The members of the Board of Invalda LT, AB hold the following number of shares and/or votes in the general meeting of shareholders of the Company:

  • Alvydas Banys – directly does not hold voting shares in Invalda LT, AB. On the basis of the share repurchase agreement Alvydas Banys holds 1 750 000 shares in Invalda LT, AB. The voting rights of the said shares belong to Lucrum investicija, UAB. After the latter company fulfils duties towards Alvydas Banys, stated in the share re-purchase agreement, the mentioned above 1 750 000 shares will be transferred back to Lucrum investicija, UAB (currently those shares are transferred by Lucrum investicija, UAB to Alvydas Banys as a security measure). LJB investments, UAB, controlled by Alvydas Banys holds 7 563 974 shares in Invalda LT, AB, that provide 7 563 974 votes in the general meeting of shareholders of the Company (i.e. 30,46 percent of total voting rights). Following the provisions of paragraph 6 of part 1 of Article 24 of the Law on Securities of the Republic of Lithuania, Alvydas Banys, as a person controlling LJB investments, UAB also holds the votes of LJB investments, UAB in the general meeting of shareholders of Invalda LT, AB. In total Alvydas Banys holds 7 563 974 vote and that constitutes 30,46 percent of the total votes;

  • Darius Sulnis – by right of ownership holds 2 219 762 shares in Invalda LT, AB and 2 219 762 votes granted by those shares (8,94 percent of all voting shares). Lucrum investicija, UAB controlled by Darius Sulnis from May 31, 2013 holds 1 765 000 shares in Invalda LT, AB and 5 601 621 votes in the Company's general meeting of shareholders (that makes 22,56 percent of votes). On the basis of provisions of paragraph 6 of part 1 of Article 24 of the Law on Securities of the Republic of Lithuania Darius Sulnis, as a person controlling Lucrum investicija, UAB, also holds votes of Lucrum investicija, UAB in the general meeting of shareholders of Invalda LT, AB. In total Darius Sulnis directly and indirectly holds 7 821 383 votes and that constitutes 31,5 percent of all votes;

  • Indre Miseikyte – on the basis of share re-purchase agreement owns 455 075 shares in Invalda LT, AB. The voting rights of the said shares belong to Lucrum investicija, UAB. After Lucrum investicija, UAB fulfils duties towards Indre Miseikyte, stated in the re-purchase agreement, 455 075 shares will be transferred to Lucrum investicija, UAB (currently those shares are transferred by Lucrum investicija, UAB to Indre Miseikyte as a security measure).
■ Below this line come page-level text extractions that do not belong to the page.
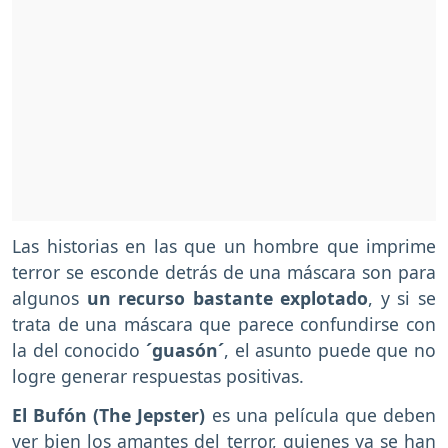
Las historias en las que un hombre que imprime
terror se esconde detrás de una máscara son para
algunos
un recurso bastante explotado
, y si se
trata de una máscara que parece confundirse con
la del conocido
´guasón´
, el asunto puede que no
logre generar respuestas positivas.
El Bufón (The Jepster)
es una película que deben
ver bien los amantes del terror, quienes ya se han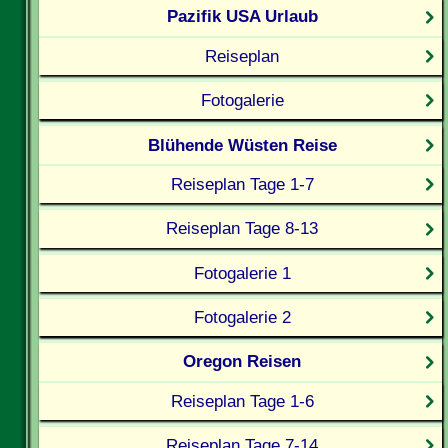
Pazifik USA Urlaub
Reiseplan
Fotogalerie
Blühende Wüsten Reise
Reiseplan Tage 1-7
Reiseplan Tage 8-13
Fotogalerie 1
Fotogalerie 2
Oregon Reisen
Reiseplan Tage 1-6
Reiseplan Tage 7-14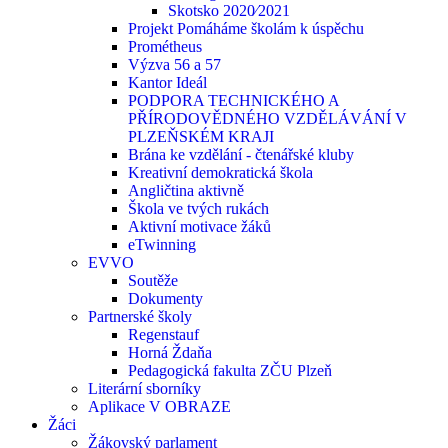
Skotsko 2020⁄2021
Projekt Pomáháme školám k úspěchu
Prométheus
Výzva 56 a 57
Kantor Ideál
PODPORA TECHNICKÉHO A
PŘÍRODOVĚDNÉHO VZDĚLÁVÁNÍ V
PLZEŇSKÉM KRAJI
Brána ke vzdělání - čtenářské kluby
Kreativní demokratická škola
Angličtina aktivně
Škola ve tvých rukách
Aktivní motivace žáků
eTwinning
EVVO
Soutěže
Dokumenty
Partnerské školy
Regenstauf
Horná Ždaňa
Pedagogická fakulta ZČU Plzeň
Literární sborníky
Aplikace V OBRAZE
Žáci
Žákovský parlament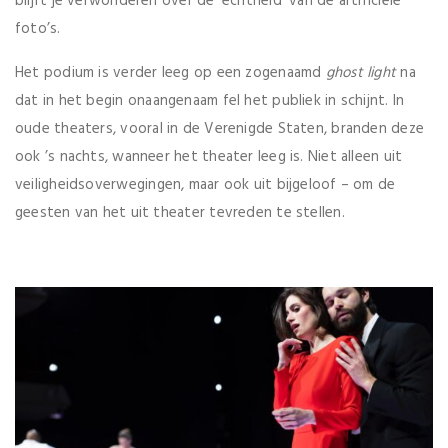
blijft je verwonderen over de ‘echtheid’ van de artificiële
foto’s.
Het podium is verder leeg op een zogenaamd
ghost light
na
dat in het begin onaangenaam fel het publiek in schijnt. In
oude theaters, vooral in de Verenigde Staten, branden deze
ook ’s nachts, wanneer het theater leeg is. Niet alleen uit
veiligheidsoverwegingen, maar ook uit bijgeloof – om de
geesten van het uit theater tevreden te stellen.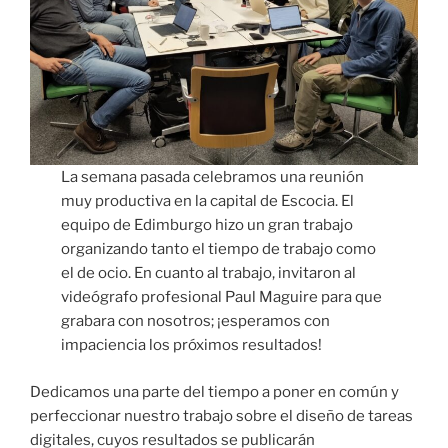
La semana pasada celebramos una reunión
muy productiva en la capital de Escocia. El
equipo de Edimburgo hizo un gran trabajo
organizando tanto el tiempo de trabajo como
el de ocio. En cuanto al trabajo, invitaron al
videógrafo profesional Paul Maguire para que
grabara con nosotros; ¡esperamos con
impaciencia los próximos resultados!
Dedicamos una parte del tiempo a poner en común y
perfeccionar nuestro trabajo sobre el diseño de tareas
digitales, cuyos resultados se publicarán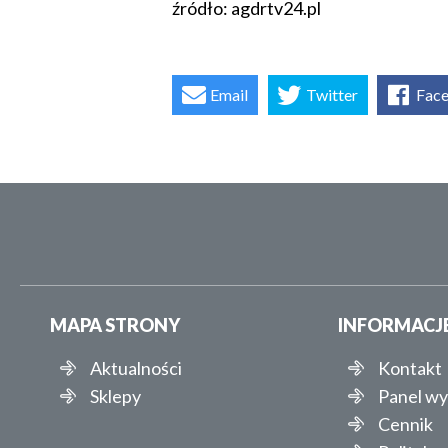
źródło: agdrtv24.pl
Email
Twitter
Fac
MAPA STRONY
INFORMACJ
Aktualności
Kontakt
Sklepy
Panel w
Cennik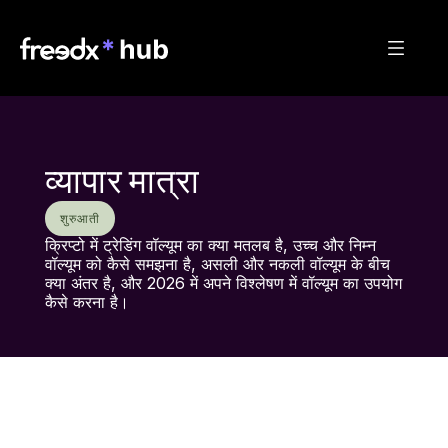
व्यापार मात्रा
शुरुआती
क्रिप्टो में ट्रेडिंग वॉल्यूम का क्या मतलब है, उच्च और निम्न 
वॉल्यूम को कैसे समझना है, असली और नकली वॉल्यूम के बीच 
क्या अंतर है, और 2026 में अपने विश्लेषण में वॉल्यूम का उपयोग 
कैसे करना है।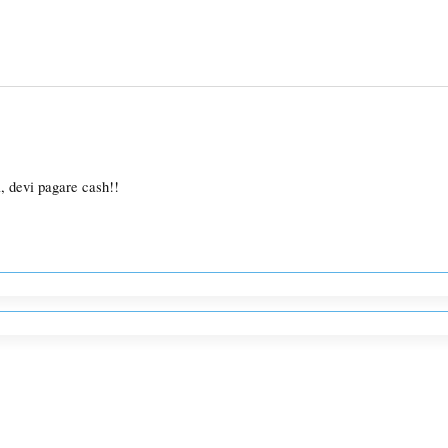
l, devi pagare cash!!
  • The number of Board members and results of voting thereby:

9.1. total number of the Board members, provided in the Articles of Association of the Company: 3 (three);
9.2. number of the Board members participated in the meeting: 3 (three);
9.3. number of the Board members voting in support of the opinion of the Board: 3 (three);
9.4. number of the Board members voting against the opinion of the Board: 0 (zero).

  1. Other information on the discretion of the Board:

Members of the Board of Invalda LT, AB and the companies, controlled by those members - Lucrum investicija, UAB and LJB investments, UAB are also the Offerors and the shareholders of the Company that executed the Agreement on the long - term policy as well as agreement on the implementation of the long term policy.

In the opinion of the Board, the mentioned above facts do not constitute a conflict of interests. The Board members, as the shareholders and parties to the Agreement, took an obligation to hold themselves aloof in case of discussion of questions constituting a conflict of interests.

The Board repeatedly indicates that it does not provide recommendations to the shareholders to accept or reject the tender offer. In the opinion of the Board, this opinion cannot be interpreted as an advice on investment. Each shareholder must decide on himself whether to accept or reject the tender offer.